*WRITTEN PROBLEM*:
Write out each of the following lines word for word.

A few records
======

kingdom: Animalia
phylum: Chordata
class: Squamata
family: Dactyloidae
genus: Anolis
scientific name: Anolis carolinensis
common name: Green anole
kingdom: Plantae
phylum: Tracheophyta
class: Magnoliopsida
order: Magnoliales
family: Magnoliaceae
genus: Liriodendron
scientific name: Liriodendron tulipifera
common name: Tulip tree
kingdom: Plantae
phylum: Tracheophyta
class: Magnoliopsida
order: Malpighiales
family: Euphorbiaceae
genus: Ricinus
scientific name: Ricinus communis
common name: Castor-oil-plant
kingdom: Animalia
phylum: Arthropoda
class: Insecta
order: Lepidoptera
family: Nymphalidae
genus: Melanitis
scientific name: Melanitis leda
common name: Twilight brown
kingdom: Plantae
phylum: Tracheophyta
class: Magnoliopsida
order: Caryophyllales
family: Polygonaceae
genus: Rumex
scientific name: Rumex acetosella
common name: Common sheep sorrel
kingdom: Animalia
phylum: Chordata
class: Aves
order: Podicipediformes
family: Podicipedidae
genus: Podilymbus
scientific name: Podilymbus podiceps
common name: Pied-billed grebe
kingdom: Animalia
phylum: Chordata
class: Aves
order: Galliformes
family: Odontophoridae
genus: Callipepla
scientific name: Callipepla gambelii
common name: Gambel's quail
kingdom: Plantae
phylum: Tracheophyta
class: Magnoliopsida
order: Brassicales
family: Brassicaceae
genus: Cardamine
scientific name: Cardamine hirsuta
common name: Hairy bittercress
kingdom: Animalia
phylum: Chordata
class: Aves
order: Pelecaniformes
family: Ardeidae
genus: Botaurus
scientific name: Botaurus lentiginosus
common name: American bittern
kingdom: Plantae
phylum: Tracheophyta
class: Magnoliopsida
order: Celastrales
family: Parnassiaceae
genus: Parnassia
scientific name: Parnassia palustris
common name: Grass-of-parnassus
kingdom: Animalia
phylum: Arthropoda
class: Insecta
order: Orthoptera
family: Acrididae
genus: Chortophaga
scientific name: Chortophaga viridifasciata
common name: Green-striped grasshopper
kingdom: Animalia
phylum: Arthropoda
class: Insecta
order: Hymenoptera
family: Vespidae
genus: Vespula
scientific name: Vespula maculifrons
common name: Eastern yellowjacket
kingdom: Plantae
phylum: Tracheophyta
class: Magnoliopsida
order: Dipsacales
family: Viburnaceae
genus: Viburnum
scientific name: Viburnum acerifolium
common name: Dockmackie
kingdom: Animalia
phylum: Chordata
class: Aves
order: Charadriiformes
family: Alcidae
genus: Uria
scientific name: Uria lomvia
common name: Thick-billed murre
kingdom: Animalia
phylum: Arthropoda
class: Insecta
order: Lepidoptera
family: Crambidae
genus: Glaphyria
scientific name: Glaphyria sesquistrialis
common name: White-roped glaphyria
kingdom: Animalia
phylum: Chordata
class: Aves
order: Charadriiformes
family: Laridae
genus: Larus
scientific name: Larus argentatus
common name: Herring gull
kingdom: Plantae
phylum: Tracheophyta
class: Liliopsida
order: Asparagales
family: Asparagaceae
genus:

======

*COMPLETED TASK*:
kingdom: Animalia
phylum: Chordata
class: Squamata
family: Dactyloidae
genus: Anolis
scientific name: Anolis carolinensis
common name: Green anole
kingdom: Plantae
phylum: Tracheophyta
class: Magnoliopsida
order: Magnoliales
family: Magnoliaceae
genus: Liriodendron
scientific name: Liriodendron tulipifera
common name: Tulip tree
kingdom: Plantae
phylum: Tracheophyta
class: Magnoliopsida
order: Malpighiales
family: Euphorbiaceae
genus: Ricinus
scientific name: Ricinus communis
common name: Castor-oil-plant
kingdom: Animalia
phylum: Arthropoda
class: Insecta
order: Lepidoptera
family: Nymphalidae
genus: Melanitis
scientific name: Melanitis leda
common name: Twilight brown
kingdom: Plantae
phylum: Tracheophyta
class: Magnoliopsida
order: Caryophyllales
family: Polygonaceae
genus: Rumex
scientific name: Rumex acetosella
common name: Common sheep sorrel
kingdom: Animalia
phylum: Chordata
class: Aves
order: Podicipediformes
family: Podicipedidae
genus: Podilymbus
scientific name: Podilymbus podiceps
common name: Pied-billed grebe
kingdom: Animalia
phylum: Chordata
class: Aves
order: Galliformes
family: Odontophoridae
genus: Callipepla
scientific name: Callipepla gambelii
common name: Gambel's quail
kingdom: Plantae
phylum: Tracheophyta
class: Magnoliopsida
order: Brassicales
family: Brassicaceae
genus: Cardamine
scientific name: Cardamine hirsuta
common name: Hairy bittercress
kingdom: Animalia
phylum: Chordata
class: Aves
order: Pelecaniformes
family: Ardeidae
genus: Botaurus
scientific name: Botaurus lentiginosus
common name: American bittern
kingdom: Plantae
phylum: Tracheophyta
class: Magnoliopsida
order: Celastrales
family: Parnassiaceae
genus: Parnassia
scientific name: Parnassia palustris
common name: Grass-of-parnassus
kingdom: Animalia
phylum: Arthropoda
class: Insecta
order: Orthoptera
family: Acrididae
genus: Chortophaga
scientific name: Chortophaga viridifasciata
common name: Green-striped grasshopper
kingdom: Animalia
phylum: Arthropoda
class: Insecta
order: Hymenoptera
family: Vespidae
genus: Vespula
scientific name: Vespula maculifrons
common name: Eastern yellowjacket
kingdom: Plantae
phylum: Tracheophyta
class: Magnoliopsida
order: Dipsacales
family: Viburnaceae
genus: Viburnum
scientific name: Viburnum acerifolium
common name: Dockmackie
kingdom: Animalia
phylum: Chordata
class: Aves
order: Charadriiformes
family: Alcidae
genus: Uria
scientific name: Uria lomvia
common name: Thick-billed murre
kingdom: Animalia
phylum: Arthropoda
class: Insecta
order: Lepidoptera
family: Crambidae
genus: Glaphyria
scientific name: Glaphyria sesquistrialis
common name: White-roped glaphyria
kingdom: Animalia
phylum: Chordata
class: Aves
order: Charadriiformes
family: Laridae
genus: Larus
scientific name: Larus argentatus
common name: Herring gull
kingdom: Plantae
phylum: Tracheophyta
class: Liliopsida
order: Asparagales
family: Asparagaceae
genus:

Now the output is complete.